Im NOT looking for JUST DO A GOOGLE SEARCH ANSWER! Please see below. 

I am trying to run a graphics program that needs support for OpenGl 1.3 version driver to be installed. I currently have V 1.1 on the system. 

I tried to update my video drivers for my video card, a ATI Fire GL X1. BUT after running the exe to update all the video drivers the driver version for the ATI fire Gl card dose not update in control panel/display adapters/ etc.. It is still the pervious version. In other words it dose not seam to update the drivers and the version number is the same as before I tried to install the update. I have rerun the .exe several times with the same results. 

Would the updated ATI Fire GL X1 driver install also include the OpenGL 1.3 update??? 
How do I know if my system & video card supports OpenGL Version 1.3?? 

ALL I really need to do is install the OpenGL 1.3 drivers. 

With all the LAME driver scan SCAM software’s out there I’m having trouble trying to find a direct down load link for Open GL 1.3 diver. Can someone provide a direct download link for OpenGL 1.3? 

Thanks


----------



## emosun (Oct 4, 2006)

Use driver cleanner or driver sweeper and completely remove your old driver before installing the new drivers.


----------



## Bill_B (Sep 24, 2009)

Emosun 

Based on the links you have pasted into my thread are you recommending one of these driver scan / installer programs? I was kind of thinking they were a scam. IF so what one do you think is best? 

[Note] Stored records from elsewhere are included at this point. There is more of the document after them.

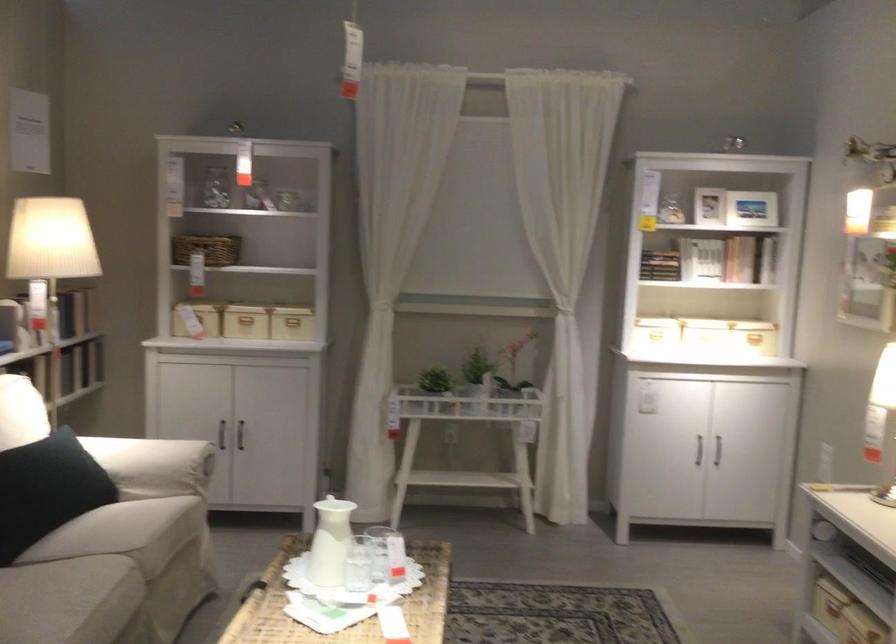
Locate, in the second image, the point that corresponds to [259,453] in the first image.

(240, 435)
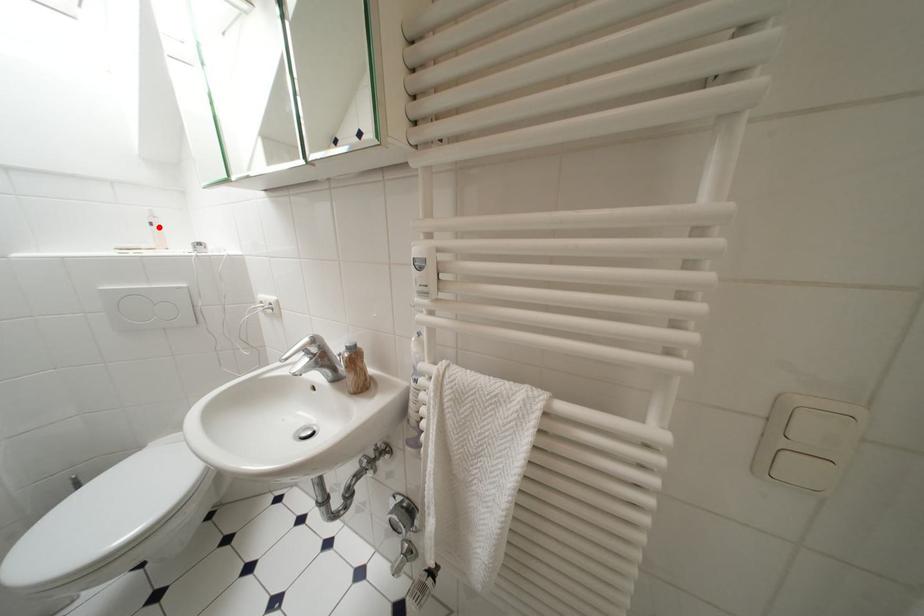
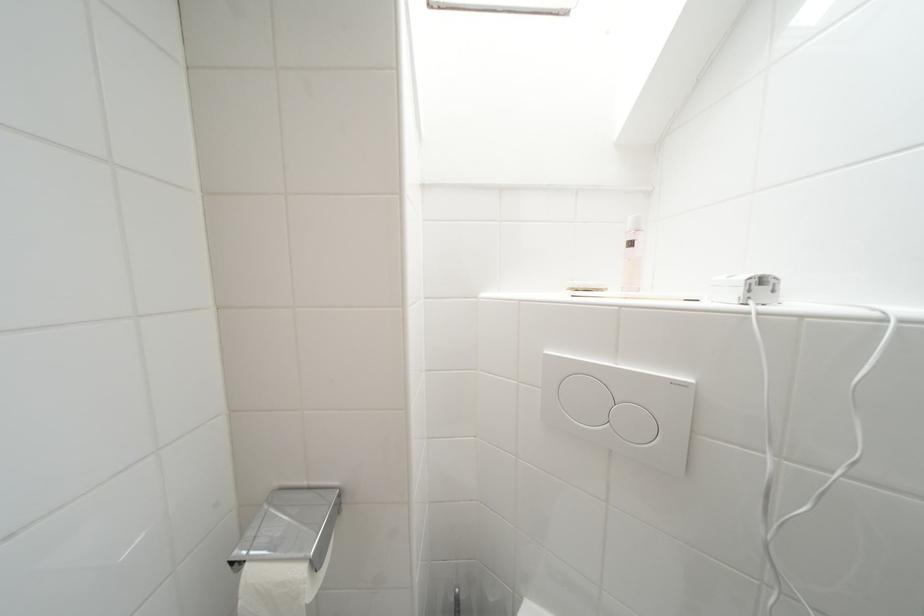
Question: I am providing you with two images of the same scene from different viewpoints. A red point is marked on the first image. Can you still see the location of the red point in image 2?

Choices:
 (A) Yes
 (B) No

Answer: (A)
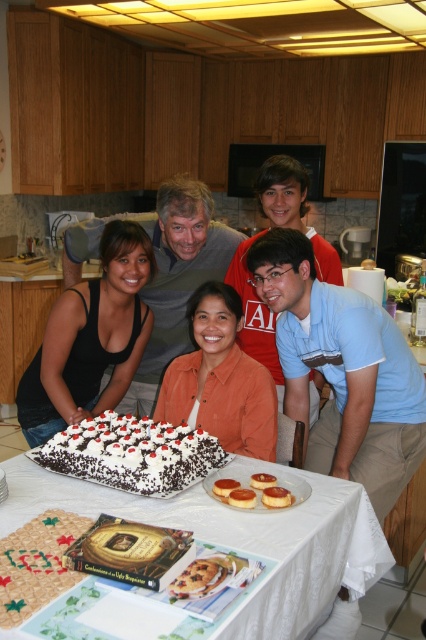
Is blue cotton shirt at center positioned before white frosted cake at center?

No, blue cotton shirt at center is further to the viewer.

Does blue cotton shirt at center lie behind white frosted cake at center?

Yes, it is.

Locate an element on the screen. blue cotton shirt at center is located at coordinates (344, 371).

Is blue cotton shirt at center to the left of black fabric at center from the viewer's perspective?

No, blue cotton shirt at center is not to the left of black fabric at center.

Can you confirm if blue cotton shirt at center is bigger than black fabric at center?

Yes.

Locate an element on the screen. This screenshot has width=426, height=640. blue cotton shirt at center is located at coordinates (344, 371).

Where is `blue cotton shirt at center`? Image resolution: width=426 pixels, height=640 pixels. blue cotton shirt at center is located at coordinates (344, 371).

Is black fabric at center bigger than red shirt at center?

No, black fabric at center is not bigger than red shirt at center.

Is black fabric at center to the right of red shirt at center from the viewer's perspective?

No, black fabric at center is not to the right of red shirt at center.

Who is more distant from viewer, (108,296) or (255,339)?

The point (255,339) is behind.

Identify the location of black fabric at center. The height and width of the screenshot is (640, 426). (89, 339).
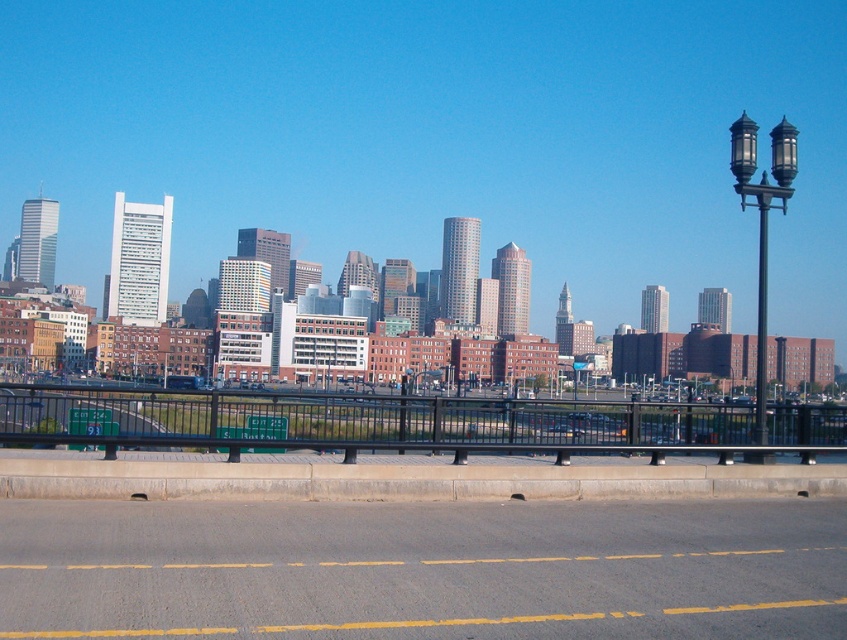
You are a delivery drone flying above the city. You need to land on the yellow asphalt road at lower center. However, there is a black metal fence at lower center in the way. Can you safely land on the road without hitting the fence?

The yellow asphalt road at lower center is positioned under the black metal fence at lower center, so the drone can safely land on the road as the fence is above it and won not obstruct the landing area.

You are a delivery drone flying over the city. You need to land on the yellow asphalt road at lower center. What coordinates should you aim for?

The yellow asphalt road at lower center is located at coordinates point (424, 570), so you should aim for those coordinates to land safely.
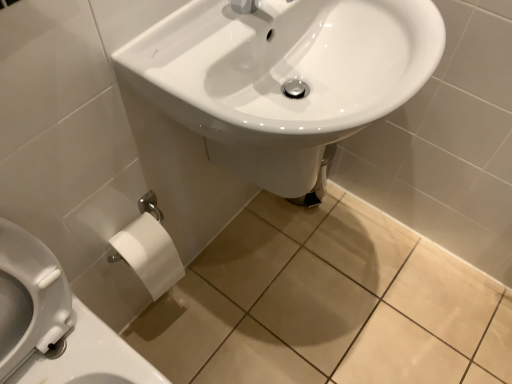
Question: Is white matte toilet paper at lower left facing away from white paper at lower left?

Choices:
 (A) yes
 (B) no

Answer: (B)

Question: Considering the relative positions of white matte toilet paper at lower left and white paper at lower left in the image provided, is white matte toilet paper at lower left to the left of white paper at lower left from the viewer's perspective?

Choices:
 (A) no
 (B) yes

Answer: (A)

Question: From a real-world perspective, does white matte toilet paper at lower left stand above white paper at lower left?

Choices:
 (A) yes
 (B) no

Answer: (B)

Question: Considering the relative sizes of white matte toilet paper at lower left and white paper at lower left in the image provided, is white matte toilet paper at lower left shorter than white paper at lower left?

Choices:
 (A) no
 (B) yes

Answer: (B)

Question: Does white matte toilet paper at lower left have a greater height compared to white paper at lower left?

Choices:
 (A) no
 (B) yes

Answer: (A)

Question: Does white matte toilet paper at lower left lie behind white paper at lower left?

Choices:
 (A) no
 (B) yes

Answer: (B)

Question: From the image's perspective, is white glossy sink at center over white matte toilet paper at lower left?

Choices:
 (A) no
 (B) yes

Answer: (B)

Question: Can you confirm if white glossy sink at center is smaller than white matte toilet paper at lower left?

Choices:
 (A) yes
 (B) no

Answer: (B)

Question: From the image's perspective, is white glossy sink at center located beneath white matte toilet paper at lower left?

Choices:
 (A) no
 (B) yes

Answer: (A)

Question: Is white glossy sink at center bigger than white matte toilet paper at lower left?

Choices:
 (A) yes
 (B) no

Answer: (A)

Question: Is white glossy sink at center beside white matte toilet paper at lower left?

Choices:
 (A) yes
 (B) no

Answer: (B)

Question: From a real-world perspective, is white glossy sink at center positioned under white matte toilet paper at lower left based on gravity?

Choices:
 (A) yes
 (B) no

Answer: (B)

Question: Does white paper at lower left have a smaller size compared to white glossy sink at center?

Choices:
 (A) no
 (B) yes

Answer: (B)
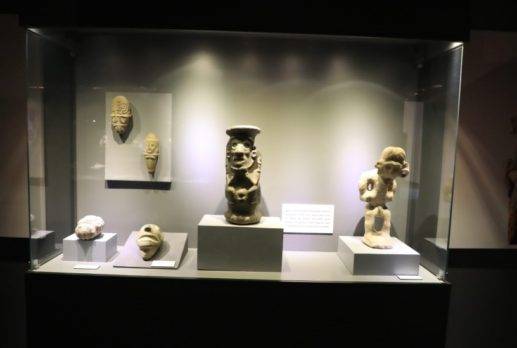
This screenshot has width=517, height=348. Find the location of `floor`. floor is located at coordinates [x=477, y=324], [x=11, y=293].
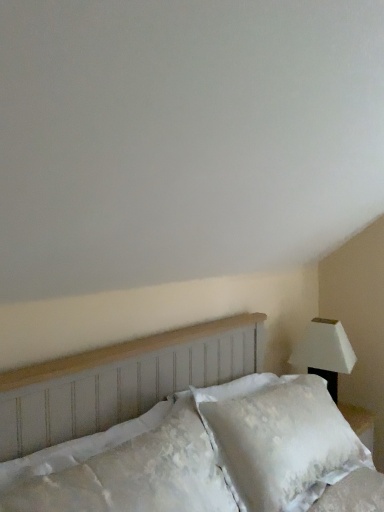
Where is `white textured pillow at lower left`? white textured pillow at lower left is located at coordinates (132, 473).

This screenshot has width=384, height=512. What do you see at coordinates (132, 473) in the screenshot?
I see `white textured pillow at lower left` at bounding box center [132, 473].

What is the approximate height of white textured headboard at center?

69.71 centimeters.

You are a GUI agent. You are given a task and a screenshot of the screen. Output one action in this format:
    pyautogui.click(x=<x>, y=<y>)
    Task: Click on the white matte lamp at right
    This screenshot has height=512, width=384.
    Given the screenshot: What is the action you would take?
    pyautogui.click(x=325, y=352)

Locate an element on the screen. white textured pillow at lower left is located at coordinates (132, 473).

Which object is positioned more to the right, white textured headboard at center or white matte lamp at right?

Positioned to the right is white matte lamp at right.

From a real-world perspective, is white textured headboard at center beneath white matte lamp at right?

No, from a real-world perspective, white textured headboard at center is not below white matte lamp at right.

How different are the orientations of white textured headboard at center and white matte lamp at right in degrees?

The facing directions of white textured headboard at center and white matte lamp at right are 0.000577 degrees apart.

Is white textured headboard at center positioned beyond the bounds of white matte lamp at right?

Indeed, white textured headboard at center is completely outside white matte lamp at right.

Based on their sizes in the image, would you say white textured headboard at center is bigger or smaller than white textured pillow at lower left?

In the image, white textured headboard at center appears to be larger than white textured pillow at lower left.

Is white textured headboard at center surrounding white textured pillow at lower left?

Yes, white textured pillow at lower left can be found within white textured headboard at center.

Measure the distance from white textured headboard at center to white textured pillow at lower left.

white textured headboard at center and white textured pillow at lower left are 5.26 inches apart.

From a real-world perspective, is white textured pillow at lower left below white matte lamp at right?

No, from a real-world perspective, white textured pillow at lower left is not beneath white matte lamp at right.

Does white textured pillow at lower left appear on the right side of white matte lamp at right?

In fact, white textured pillow at lower left is to the left of white matte lamp at right.

Considering the sizes of objects white textured pillow at lower left and white matte lamp at right in the image provided, who is bigger, white textured pillow at lower left or white matte lamp at right?

white matte lamp at right is bigger.

From a real-world perspective, relative to white textured headboard at center, is white textured pillow at lower left vertically above or below?

In terms of real-world spatial position, white textured pillow at lower left is above white textured headboard at center.

Between point (110, 506) and point (278, 483), which one is positioned behind?

Positioned behind is point (278, 483).

From the picture: Who is more distant, white textured pillow at lower left or white textured headboard at center?

white textured pillow at lower left is further from the camera.

Looking at this image, does white matte lamp at right lie in front of white textured pillow at lower left?

No.

Is white matte lamp at right inside the boundaries of white textured pillow at lower left, or outside?

white matte lamp at right cannot be found inside white textured pillow at lower left.

From a real-world perspective, who is located lower, white matte lamp at right or white textured pillow at lower left?

white matte lamp at right.

Is white matte lamp at right wider than white textured pillow at lower left?

Yes.

Considering the sizes of white matte lamp at right and white textured headboard at center in the image, is white matte lamp at right taller or shorter than white textured headboard at center?

In the image, white matte lamp at right appears to be shorter than white textured headboard at center.

Considering the positions of points (315, 368) and (211, 403), is point (315, 368) farther from camera compared to point (211, 403)?

Yes, point (315, 368) is farther from viewer.

Can you tell me how much white matte lamp at right and white textured headboard at center differ in facing direction?

There is a 0.000577-degree angle between the facing directions of white matte lamp at right and white textured headboard at center.

From the picture: Which object is wider, white matte lamp at right or white textured headboard at center?

white textured headboard at center is wider.

Find the location of a particular element. This screenshot has width=384, height=512. lamp that is behind the white textured headboard at center is located at coordinates (325, 352).

Locate an element on the screen. The image size is (384, 512). pillow located above the white textured headboard at center (from a real-world perspective) is located at coordinates (132, 473).

In the scene shown: When comparing their distances from white matte lamp at right, does white textured pillow at lower left or white textured headboard at center seem further?

The object further to white matte lamp at right is white textured pillow at lower left.

Which object lies further to the anchor point white textured pillow at lower left, white matte lamp at right or white textured headboard at center?

white matte lamp at right is positioned further to the anchor white textured pillow at lower left.

Looking at the image, which one is located closer to white textured headboard at center, white matte lamp at right or white textured pillow at lower left?

Among the two, white textured pillow at lower left is located nearer to white textured headboard at center.

Looking at the image, which one is located closer to white textured pillow at lower left, white textured headboard at center or white matte lamp at right?

white textured headboard at center is closer to white textured pillow at lower left.

Which object lies further to the anchor point white matte lamp at right, white textured headboard at center or white textured pillow at lower left?

white textured pillow at lower left is positioned further to the anchor white matte lamp at right.

Considering their positions, is white textured pillow at lower left positioned further to white textured headboard at center than white matte lamp at right?

Based on the image, white matte lamp at right appears to be further to white textured headboard at center.

The image size is (384, 512). Find the location of `pillow between white textured headboard at center and white matte lamp at right in the front-back direction`. pillow between white textured headboard at center and white matte lamp at right in the front-back direction is located at coordinates (132, 473).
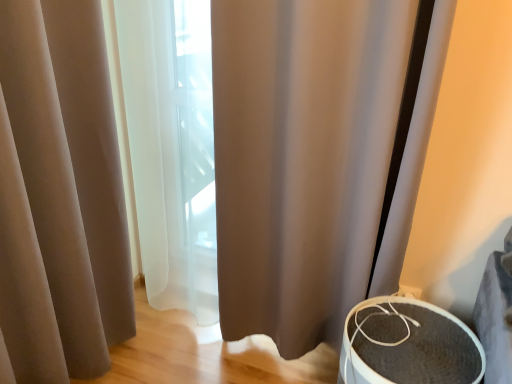
Question: From the image's perspective, is textured gray speaker at lower right above matte beige curtain at left?

Choices:
 (A) yes
 (B) no

Answer: (B)

Question: Is textured gray speaker at lower right facing away from matte beige curtain at left?

Choices:
 (A) no
 (B) yes

Answer: (A)

Question: Considering the relative sizes of textured gray speaker at lower right and matte beige curtain at left in the image provided, is textured gray speaker at lower right taller than matte beige curtain at left?

Choices:
 (A) yes
 (B) no

Answer: (B)

Question: Is textured gray speaker at lower right closer to camera compared to matte beige curtain at left?

Choices:
 (A) no
 (B) yes

Answer: (A)

Question: Can you see textured gray speaker at lower right touching matte beige curtain at left?

Choices:
 (A) yes
 (B) no

Answer: (B)

Question: Considering the positions of matte beige curtain at left and brown fabric shower curtain at center in the image, is matte beige curtain at left taller or shorter than brown fabric shower curtain at center?

Choices:
 (A) tall
 (B) short

Answer: (B)

Question: Is point (56, 67) closer or farther from the camera than point (329, 59)?

Choices:
 (A) farther
 (B) closer

Answer: (A)

Question: Considering the positions of matte beige curtain at left and brown fabric shower curtain at center in the image, is matte beige curtain at left wider or thinner than brown fabric shower curtain at center?

Choices:
 (A) wide
 (B) thin

Answer: (B)

Question: Do you think matte beige curtain at left is within brown fabric shower curtain at center, or outside of it?

Choices:
 (A) inside
 (B) outside

Answer: (B)

Question: Would you say brown fabric shower curtain at center is inside or outside matte beige curtain at left?

Choices:
 (A) inside
 (B) outside

Answer: (B)

Question: From their relative heights in the image, would you say brown fabric shower curtain at center is taller or shorter than matte beige curtain at left?

Choices:
 (A) short
 (B) tall

Answer: (B)

Question: In the image, is brown fabric shower curtain at center on the left side or the right side of matte beige curtain at left?

Choices:
 (A) left
 (B) right

Answer: (B)

Question: From a real-world perspective, is brown fabric shower curtain at center above or below matte beige curtain at left?

Choices:
 (A) below
 (B) above

Answer: (B)

Question: From the image's perspective, is matte beige curtain at left positioned above or below textured gray speaker at lower right?

Choices:
 (A) above
 (B) below

Answer: (A)

Question: From a real-world perspective, is matte beige curtain at left positioned above or below textured gray speaker at lower right?

Choices:
 (A) above
 (B) below

Answer: (A)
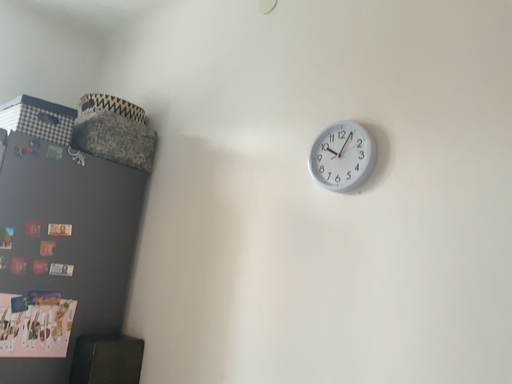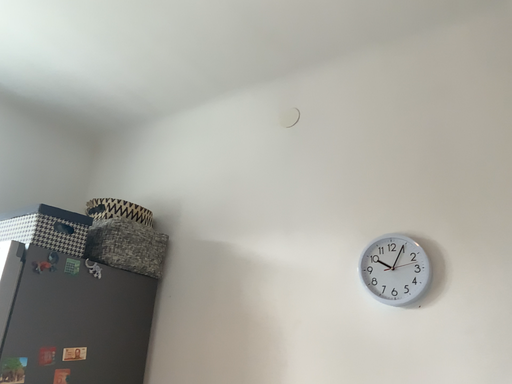
Question: How did the camera likely rotate when shooting the video?

Choices:
 (A) rotated right
 (B) rotated left

Answer: (A)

Also do you know if the Open GL 1.3 version would be in the most current install of the ATI driver install.


----------



## koala (Mar 27, 2005)

The latest ATI driver (version 8.583 from 2009) for the Fire GL X1 supports OpenGL 3.0 which will work with programs that require 1.3 - http://support.amd.com/us/gpudownlo...ype=2.4.3&product=2.4.3.3.2.3.14&lang=English

See here for more details on the OpenGL version supported by Catalyst 8.583 - http://news.softpedia.com/news/Down...Graphics-Drivers-for-ATI-FirePro-109025.shtml

DriverCleaner ($10 or 30 day free trial) and Driver Sweeper (freeware) are both legitimate and respected products that work well. Of the two, I prefer Driver Sweeper.


----------



## Bill_B (Sep 24, 2009)

koala

Thanks for the info, links & recommendations.


----------